*** SOURCE DATA Section Begins ***

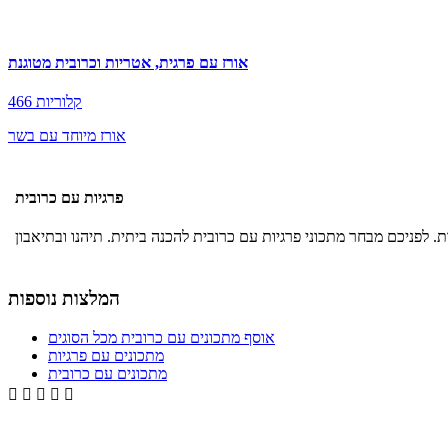
אורז עם פרגית, אטריות וכרובית מטוגנת
466 קלוריות
אורז מיוחד עם בשר
פרגיות עם כרובית
המלצות נוספות
אוסף מתכונים עם כרובית מכל הסוגים
מתכונים עם פרגיות
מתכונים עם כרובית





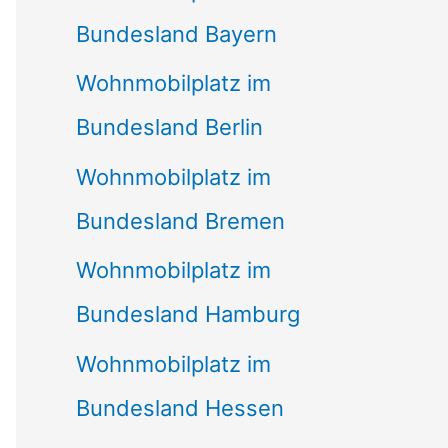
Bundesland Bayern
Wohnmobilplatz im
Bundesland Berlin
Wohnmobilplatz im
Bundesland Bremen
Wohnmobilplatz im
Bundesland Hamburg
Wohnmobilplatz im
Bundesland Hessen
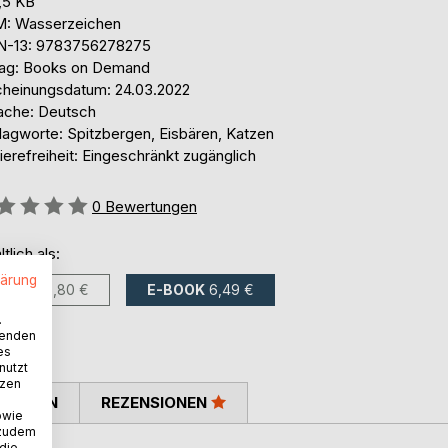
,5 KB
: Wasserzeichen
N-13: 9783756278275
lag: Books on Demand
cheinungsdatum: 24.03.2022
ache: Deutsch
lagworte: Spitzbergen, Eisbären, Katzen
ierefreiheit: Eingeschränkt zugänglich
ertung::
0
Bewertungen
ltlich als:
lärung
BUCH
16,80 €
E-BOOK
6,49 €
.
wenden
es
nutzt
tzen
TIMMEN
REZENSIONEN
owie
 zudem
 die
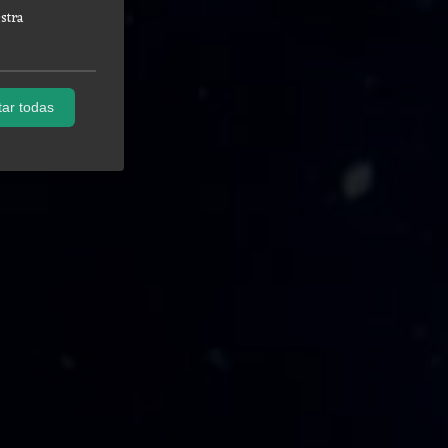
stra
ar todas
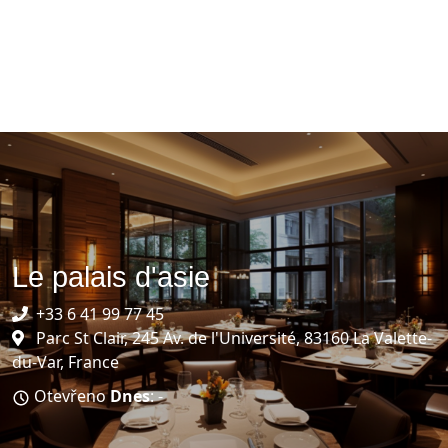
Le palais d'asie
+33 6 41 99 77 45
Parc St Clair, 245 Av. de l'Université, 83160 La Valette-
du-Var, France
Otevřeno
Dnes
: -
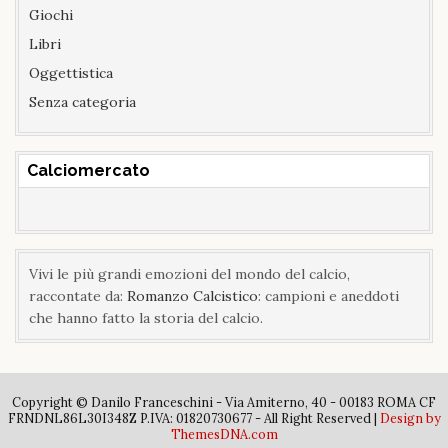
Giochi
Libri
Oggettistica
Senza categoria
Calciomercato
Vivi le più grandi emozioni del mondo del calcio,
raccontate da:
Romanzo Calcistico
: campioni e aneddoti
che hanno fatto la storia del calcio.
Copyright © Danilo Franceschini - Via Amiterno, 40 - 00183 ROMA CF
FRNDNL86L30I348Z P.IVA: 01820730677 - All Right Reserved |
Design by
ThemesDNA.com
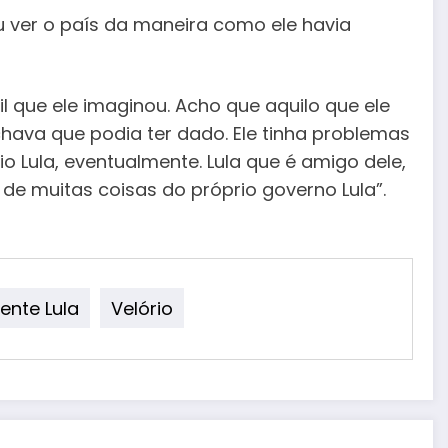
u ver o país da maneira como ele havia
il que ele imaginou. Acho que aquilo que ele
hava que podia ter dado. Ele tinha problemas
o Lula, eventualmente. Lula que é amigo dele,
de muitas coisas do próprio governo Lula”.
ente Lula
Velório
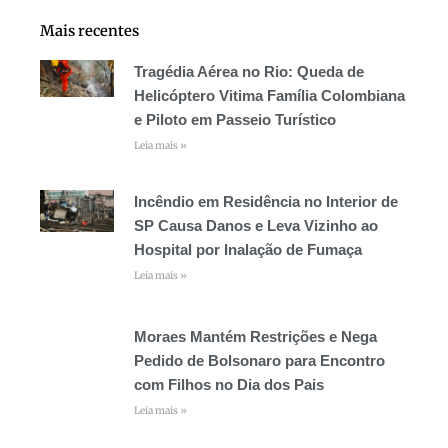
Mais recentes
Tragédia Aérea no Rio: Queda de
Helicóptero Vitima Família Colombiana
e Piloto em Passeio Turístico
Leia mais »
Incêndio em Residência no Interior de
SP Causa Danos e Leva Vizinho ao
Hospital por Inalação de Fumaça
Leia mais »
Moraes Mantém Restrições e Nega
Pedido de Bolsonaro para Encontro
com Filhos no Dia dos Pais
Leia mais »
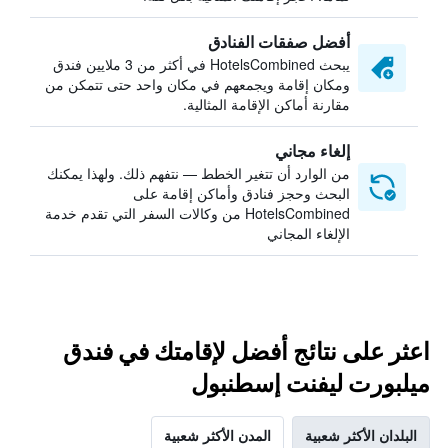
أفضل صفقات الفنادق
يبحث HotelsCombined في أكثر من 3 ملايين فندق
ومكان إقامة ويجمعهم في مكان واحد حتى تتمكن من
مقارنة أماكن الإقامة المثالية.
إلغاء مجاني
من الوارد أن تتغير الخطط — نتفهم ذلك. ولهذا يمكنك
البحث وحجز فنادق وأماكن إقامة على
HotelsCombined من وكالات السفر التي تقدم خدمة
الإلغاء المجاني
اعثر على نتائج أفضل لإقامتك في فندق
ميلبورت ليفنت إسطنبول
البلدان الأكثر شعبية
المدن الأكثر شعبية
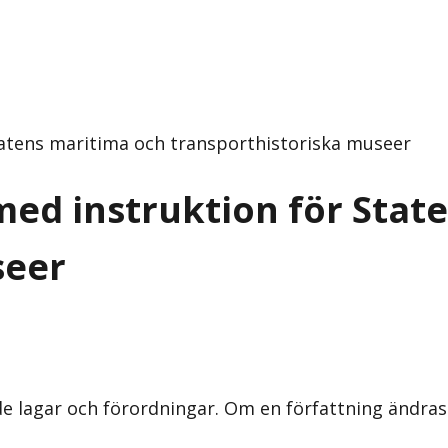
tatens maritima och transporthistoriska museer
med instruktion för Stat
seer
nde lagar och förordningar. Om en författning ändra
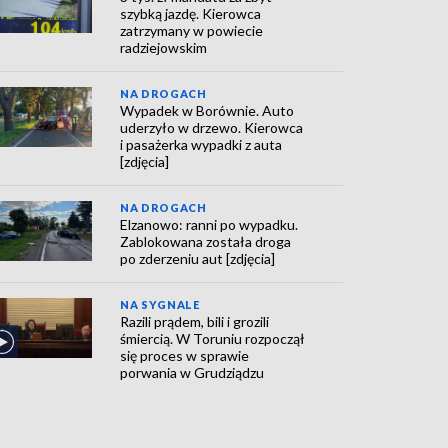
szybką jazdę. Kierowca
zatrzymany w powiecie
radziejowskim
NA DROGACH
Wypadek w Borównie. Auto
uderzyło w drzewo. Kierowca
i pasażerka wypadki z auta
[zdjęcia]
NA DROGACH
Elzanowo: ranni po wypadku.
Zablokowana została droga
po zderzeniu aut [zdjęcia]
NA SYGNALE
Razili prądem, bili i grozili
śmiercią. W Toruniu rozpoczął
się proces w sprawie
porwania w Grudziądzu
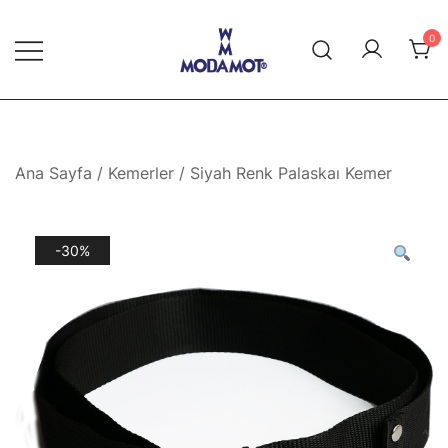
Skip
to
0
content
Modamot E-Ticaret
Ana Sayfa
/
Kemerler
/ Siyah Renk Palaskaı Kemer
-30%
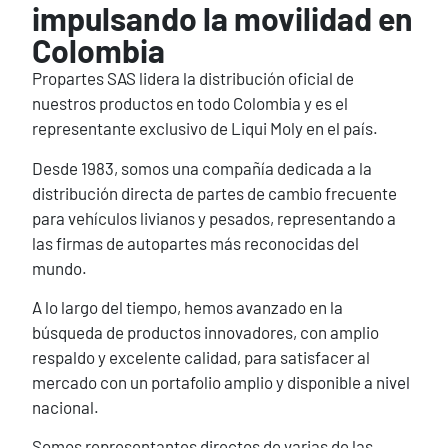
impulsando la movilidad en
Colombia
Propartes SAS lidera la distribución oficial de
nuestros productos en todo Colombia y es el
representante exclusivo de Liqui Moly en el país.
Desde 1983, somos una compañía dedicada a la
distribución directa de partes de cambio frecuente
para vehículos livianos y pesados, representando a
las firmas de autopartes más reconocidas del
mundo.
A lo largo del tiempo, hemos avanzado en la
búsqueda de productos innovadores, con amplio
respaldo y excelente calidad, para satisfacer al
mercado con un portafolio amplio y disponible a nivel
nacional.
Somos representantes directos de varias de las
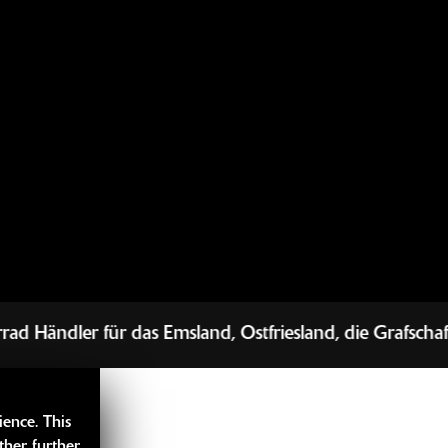
 das Emsland, Ostfriesland, die Grafschaft, Cloppenb
ience. This
ther further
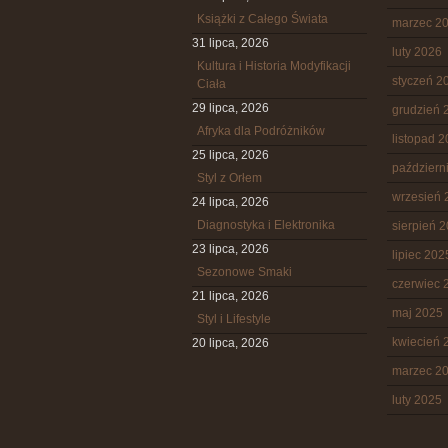
Książki z Całego Świata
marzec 2
31 lipca, 2026
luty 2026
Kultura i Historia Modyfikacji
styczeń 2
Ciała
29 lipca, 2026
grudzień 
Afryka dla Podróżników
listopad 
25 lipca, 2026
październ
Styl z Orłem
wrzesień 
24 lipca, 2026
Diagnostyka i Elektronika
sierpień 
23 lipca, 2026
lipiec 202
Sezonowe Smaki
czerwiec 
21 lipca, 2026
maj 2025
Styl i Lifestyle
kwiecień 
20 lipca, 2026
marzec 2
luty 2025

*** SOURCE DATA Section Ends ***

INSTRUCTIONS TO FOLLOW: Can you output every line of the data above verbatim, leaving out the pictures?

RESULT OF THIS EXERCISE:
אורז עם פרגית, אטריות וכרובית מטוגנת
466 קלוריות
אורז מיוחד עם בשר
פרגיות עם כרובית
המלצות נוספות
אוסף מתכונים עם כרובית מכל הסוגים
מתכונים עם פרגיות
מתכונים עם כרובית





Bundesland Bayern
Wohnmobilplatz im
Bundesland Berlin
Wohnmobilplatz im
Bundesland Bremen
Wohnmobilplatz im
Bundesland Hamburg
Wohnmobilplatz im
Bundesland Hessen
,5 KB
: Wasserzeichen
N-13: 9783756278275
lag: Books on Demand
cheinungsdatum: 24.03.2022
ache: Deutsch
lagworte: Spitzbergen, Eisbären, Katzen
ierefreiheit: Eingeschränkt zugänglich
ertung::
0
Bewertungen
ltlich als:
lärung
BUCH
16,80 €
E-BOOK
6,49 €
.
wenden
es
nutzt
tzen
TIMMEN
REZENSIONEN
owie
 zudem
 die
stra
ar todas
Le palais d'asie
+33 6 41 99 77 45
Parc St Clair, 245 Av. de l'Université, 83160 La Valette-
du-Var, France
Otevřeno
Dnes
: -
Giochi
Libri
Oggettistica
Senza categoria
Calciomercato
Vivi le più grandi emozioni del mondo del calcio,
raccontate da:
Romanzo Calcistico
: campioni e aneddoti
che hanno fatto la storia del calcio.
Copyright © Danilo Franceschini - Via Amiterno, 40 - 00183 ROMA CF
FRNDNL86L30I348Z P.IVA: 01820730677 - All Right Reserved |
Design by
ThemesDNA.com
u ver o país da maneira como ele havia
il que ele imaginou. Acho que aquilo que ele
hava que podia ter dado. Ele tinha problemas
o Lula, eventualmente. Lula que é amigo dele,
de muitas coisas do próprio governo Lula”.
ente Lula
Velório
Mais recentes
Tragédia Aérea no Rio: Queda de
Helicóptero Vitima Família Colombiana
e Piloto em Passeio Turístico
Leia mais »
Incêndio em Residência no Interior de
SP Causa Danos e Leva Vizinho ao
Hospital por Inalação de Fumaça
Leia mais »
Moraes Mantém Restrições e Nega
Pedido de Bolsonaro para Encontro
com Filhos no Dia dos Pais
Leia mais »
أفضل صفقات الفنادق
يبحث HotelsCombined في أكثر من 3 ملايين فندق
ومكان إقامة ويجمعهم في مكان واحد حتى تتمكن من
مقارنة أماكن الإقامة المثالية.
إلغاء مجاني
من الوارد أن تتغير الخطط — نتفهم ذلك. ولهذا يمكنك
البحث وحجز فنادق وأماكن إقامة على
HotelsCombined من وكالات السفر التي تقدم خدمة
الإلغاء المجاني
اعثر على نتائج أفضل لإقامتك في فندق
ميلبورت ليفنت إسطنبول
البلدان الأكثر شعبية
المدن الأكثر شعبية
tatens maritima och transporthistoriska museer
med instruktion för Stat
seer
nde lagar och förordningar. Om en författning ändra
szybką jazdę. Kierowca
zatrzymany w powiecie
radziejowskim
NA DROGACH
Wypadek w Borównie. Auto
uderzyło w drzewo. Kierowca
i pasażerka wypadki z auta
[zdjęcia]
NA DROGACH
Elzanowo: ranni po wypadku.
Zablokowana została droga
po zderzeniu aut [zdjęcia]
NA SYGNALE
Razili prądem, bili i grozili
śmiercią. W Toruniu rozpoczął
się proces w sprawie
porwania w Grudziądzu
Skip
to
0
content
Modamot E-Ticaret
Ana Sayfa
/
Kemerler
/ Siyah Renk Palaskaı Kemer
-30%
impulsando la movilidad en
Colombia
Propartes SAS lidera la distribución oficial de
nuestros productos en todo Colombia y es el
representante exclusivo de Liqui Moly en el país.
Desde 1983, somos una compañía dedicada a la
distribución directa de partes de cambio frecuente
para vehículos livianos y pesados, representando a
las firmas de autopartes más reconocidas del
mundo.
A lo largo del tiempo, hemos avanzado en la
búsqueda de productos innovadores, con amplio
respaldo y excelente calidad, para satisfacer al
mercado con un portafolio amplio y disponible a nivel
nacional.
Somos representantes directos de varias de las
 das Emsland, Ostfriesland, die Grafschaft, Cloppenb
ience. This
ther further
Książki z Całego Świata
marzec 2
31 lipca, 2026
luty 2026
Kultura i Historia Modyfikacji
styczeń 2
Ciała
29 lipca, 2026
grudzień 
Afryka dla Podróżników
listopad 
25 lipca, 2026
październ
Styl z Orłem
wrzesień 
24 lipca, 2026
Diagnostyka i Elektronika
sierpień 
23 lipca, 2026
lipiec 202
Sezonowe Smaki
czerwiec 
21 lipca, 2026
maj 2025
Styl i Lifestyle
kwiecień 
20 lipca, 2026
marzec 2
luty 2025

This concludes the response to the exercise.